Depictions of the storm god with the horns of a bull and wielding an axe or mace
in his right hand as the movie statue is. The figure on the left, instead of
holding thunder bolts is holding a snake as the movie statue is.
There is also the accompanying legend of the storm God fighting and defeating the great dragon or serpent of chaos that symbolises the sea, an action which resulted in the appearance of land out of the primordial ocean. In the minds of the ancients, this battle was re-enacted time and time again, when people on the land witnessed the storm raging over the sea, thunderbolts being hurled down from the heavens into the raging waters. In the movie statue being discussed, it is possibly this defeated serpent of chaos that can be seen in its hands of the storm god. Another possibility is that it is the 'Serpent of Splendour' or the Mushussu, often depicted in many Babylonian pictures of the  storm god Bel (Lord) Marduk.
Bel Marduk and his Mushussu (The Serpent of Splendour).

Depictions of the storm god from various ancient near eastern cultures,
each featuring the bull motif either as a physical feature or chariot/throne.
Many of these themes can also be found in the Hebrew Bible and explain the association of the golden calf (although discouraged) with the worship of the Israelite god Yahweh (Deuteronomy 9: 16, 1 Kings 12: 25-30).

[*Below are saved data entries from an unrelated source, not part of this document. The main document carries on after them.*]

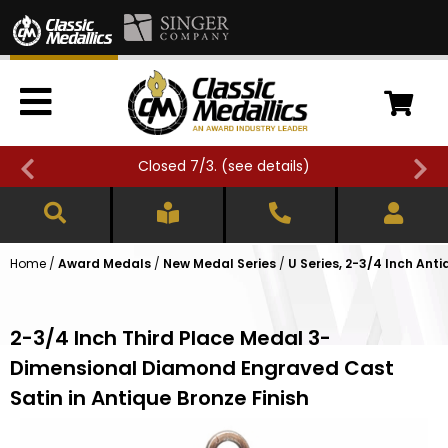
Closed 7/3. (
see details
)
Home
/
Award Medals
/
New Medal Series
/
U Series, 2-3/4 Inch Ant
2-3/4 Inch Third Place Medal 3-
Dimensional Diamond Engraved Cast
Satin in Antique Bronze Finish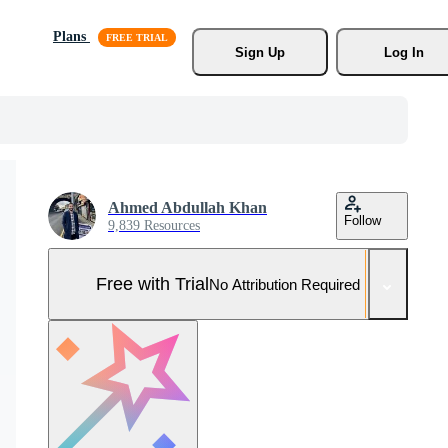
Plans
Sign Up
Log In
Ahmed Abdullah Khan
Follow
9,839 Resources
Free with Trial
No Attribution Required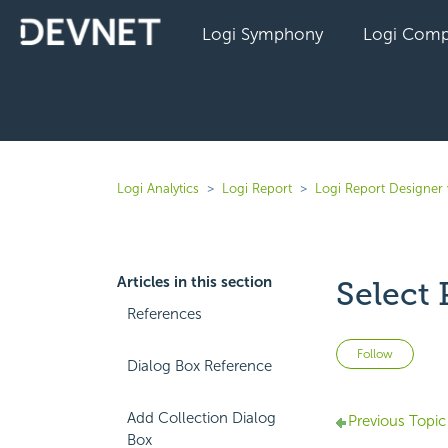
Logi Symphony
Logi Comp
Logi Analytics
Logi Report
Logi Report Designer 
Articles in this section
Select 
References
Not 
Follow
Dialog Box Reference
Add Collection Dialog
Previous Topic
Box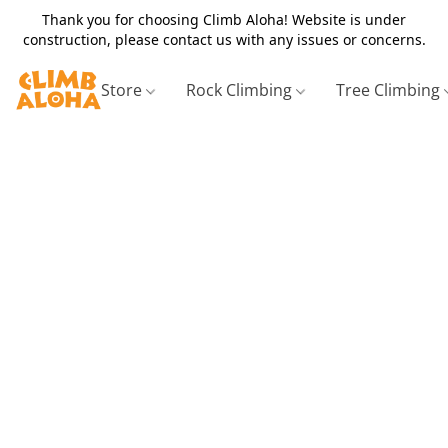
Thank you for choosing Climb Aloha! Website is under
construction, please contact us with any issues or concerns.
Store
Rock Climbing
Tree Climbing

Moses smashing the tablets of the Ten Commandments in protest against the Israelites  depicting Yahweh as a golden calf.
At various points he is also depicted sometimes as a storm god, slayer of the dragon and consequently the one who divides the seas to bring forth land (eg. Job 26: 1-14), themes that are also found in the New Testament (Mark 4: 35-40, Revelations 12). As can be seen the power of this mythology and imagery is very strong and continued to persist, entering classical mythology (Zeus transforming into a bull) and even Norse mythology (Thor's wielding of a hammer and battle with the serpent Jormungandr).
Clock wise from left to right: DC comics character Baal-Hadad, the movie statues head, and another picture found on the internet depicting the god Dagon but seemingly inspired by the movie statue.

Where is he now?
Having now identified the statue not with Astarte, but her male counterpart Baal Hadad
 the storm god, the question must be asked, where is the statue now? After sometime surfing the Internet, I managed to piece together some of the statues journey after its movie career ended.
It appears at some point  during the 60's or 70's it ended up in a second hand/junk shop, in Ogletown, Delaware, for several years (www.tsutpen.blogspot.com.au/2012/01/before-and-after-250-babylonian.html?m=1). It was around this time, or at least some time before 1980, that the statue was used as the inspiration for the cover of the comic mentioned earlier. Eventually the statue was sold to a travel agency, Tranquillity Travel, in Dover, Delaware, where it sat out the front of the business on Route 13 (www.tsutpen.blogspot.com.au/2012/01/before-and-after-250-babylonian.html?m=1). It was here that the statue got it's next big modelling gig, appearing on the cover of the Live Skull album, Snuffer, released in 1988.
In 2003/2004 the statue was bought by Denney Van Istendal for $5000 in Lumberton, New Jersey, much to the horror of the local community (www.roadsideamerica.com/news/10348). Eventually, after much controversy, the statue was put up for sale again in 2009 and, as of Oct 2011, it appears to have been sold to a bar in Philadelphia (www.roadsideamerica.com/tip/1615). With this news, many questions still remain: where is the bar that owns the statue located in Philly? Will the statue ever be placed in a museum somewhere and restored to its cinematic glory?  Will it ever be reunited with a new snake head and mace? And finally, will it ever make a cinematic comeback?
The statue in Lumberton, New Jersey
The statue with the 'For Sale' sign.